Segundo Rossetti (2005, p.9) o principal objetivo da Rede CEP é “construir em três anos uma proposta abrangente de política pública envolvendo mídia e escola”. Isso porque as novas mídias põem em xeque os modelos tradicionais de ensino e subvertem poderes estabelecidos. O problema da educação hoje não é tanto dar acesso à informação, papel tradicional das escolas, mas dar sentido ao “mar de informações” em que estamos todos mergulhados. Para lidar com tanta informação, é preciso repensar os modelos de Comunicação, Educação e Participação predominantes no século XX. (ROSETTI, 2005, p. 10).

Tanto Silva Filho (2004) quanto Rossetti (2005) revelam inúmeras possibilidades de experiências realizadas pelas organizações junto à educação básica. Ao falar das mudanças observadas entre as crianças e jovens participantes desses programas, Rosetti (2005, p.32), afirma que elas mostram o potencial das abordagens educativas da tríade Comunicação, Educação e Participação, pois percebe-se que elas ampliam o vocabulário e repertório cultural; aumentam as habilidades de comunicação; desenvolvem competências de trabalho em grupo, negociação de conflitos e planejamento de projetos; e melhoram o desempenho escolar, entre outros ganhos. Para Silva Filho (2004) isso acontece devido ao ecossistema comunicativo que se constitui no interior das organizações apontado por ele como “espaço de interdiscursividade e multireferencialidade” em que a experiência educomunicativa “acontece exata e necessariamente na integração ressignificada de diferentes referências, relações, fontes, discursos e experiências vividas no dia a dia das práticas educomunicativas”. (p. 158). O processo de ressignificação se dá a partir do conteúdo/material/entorno que vão tomando contato mediante a multirreferencialidade, bem como pelas experiências que vão sendo vivenciadas e pelos processos metodológicos que se constituem “o eixo estruturador


das práticas educomunicativas dessas instituições. As práticas se dão e se constituem na interdiscursividade e na multirreferencialidade”. (SILVA FILHO, 2005, p.161). Identificou três grandes ações metodológicas: o protagonismo juvenil, a gestão participativa dos processos comunicacionais e a ação por projetos. Ao falar dos valores que são trabalhados nas propostas educativas, enfatiza o trabalho em equipe como base metodológica das instituições de educomunicação e afirma que elas “são espaço de aceitação e de elaboração de valores”, pois nos projetos de educomunicação, os adolescentes e jovens têm a oportunidade não apenas de elaborar e assumir determinados valores, mas também de desenvolver competências e habilidades comunicacionais, tanto para a comunicação pessoal, quanto interpessoal, ou na interação com o entorno social. Essas competências e habilidades os tornam aptos, também, para o uso de tecnologias e o domínio de suas linguagens. (SILVA FILHO, 2004, p. 221).

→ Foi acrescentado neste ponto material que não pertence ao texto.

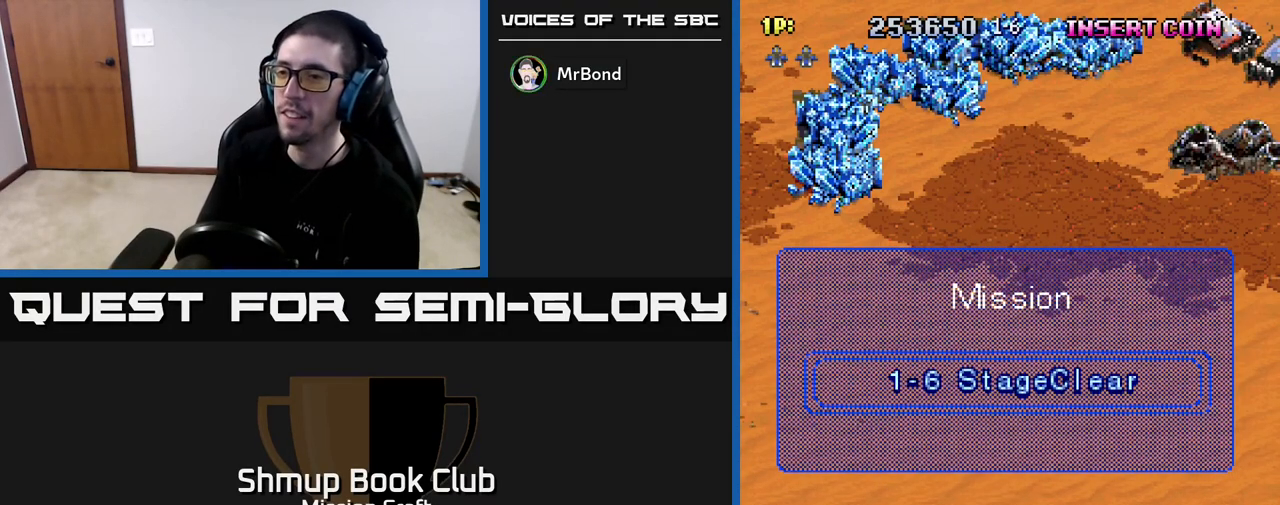
{"buttons": [], "left_stick": "center", "right_stick": "center", "events": []}
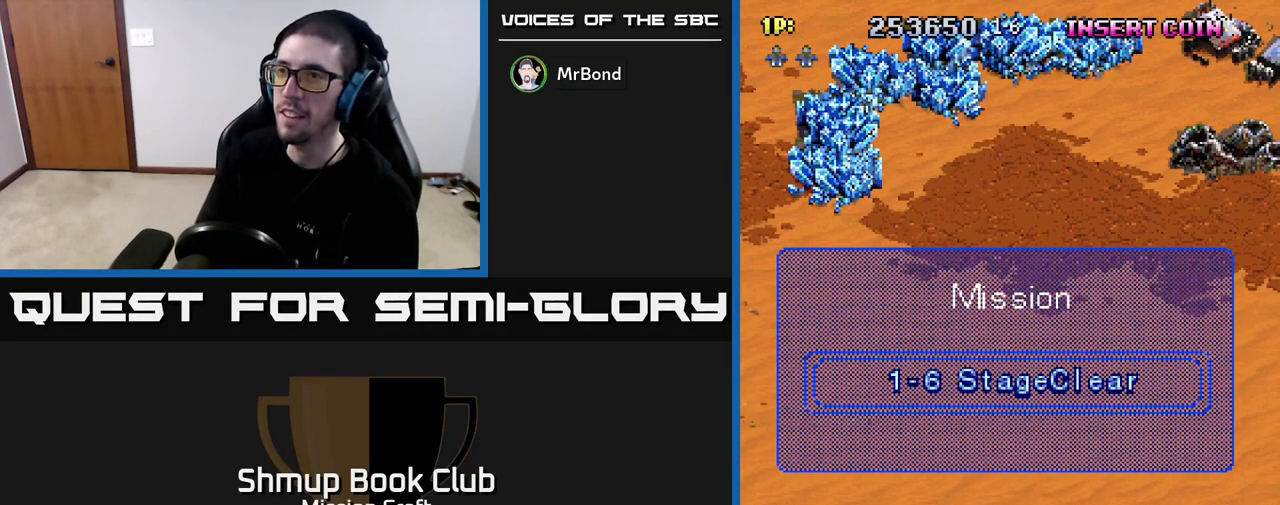
{"buttons": [], "left_stick": "center", "right_stick": "center", "events": []}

Suas práticas de gestão comunicativa “buscam convergências de ações, esforços e recursos, sincronizados em torno de um grande objetivo: ampliar o coeficiente comunicativo das ações humanas”. Silva Filho (2004) detectou que a comunicação nelas é participativa, democrática e descentralizada porque há uma maneira de “gerir os processos comunicacionais que possibilita a co-participação, a integração de todos os participantes, em seus diversos níveis, em torno de determinados objetivos e metas comuns”. (p. 247). Em sua pesquisa, fala do ecossistema comunicativo como um espaço que envolve “todas as ações, as pessoas, as metodologias, os conteúdos que fazem parte do processo educomunicativo” (p. 249). Percebeu ainda que esse espaço é propício ao desenvolvimento de competências (conhecimentos ou saberes) e habilidades (capacidades operacionais) para o exercício da comunicação. As competências e habilidades comunicacionais mais evidenciadas nas instituições foram: competência e habilidade para expressão de pontos de vista e interesses; competência para o diálogo e para compreensão das outras pessoas; competência e habilidade para recepção crítica dos meios e mensagens de comunicação social; competência e habilidades para o uso da linguagem de meios de comunicação. (SILVA FILHO, 2004, p. 252).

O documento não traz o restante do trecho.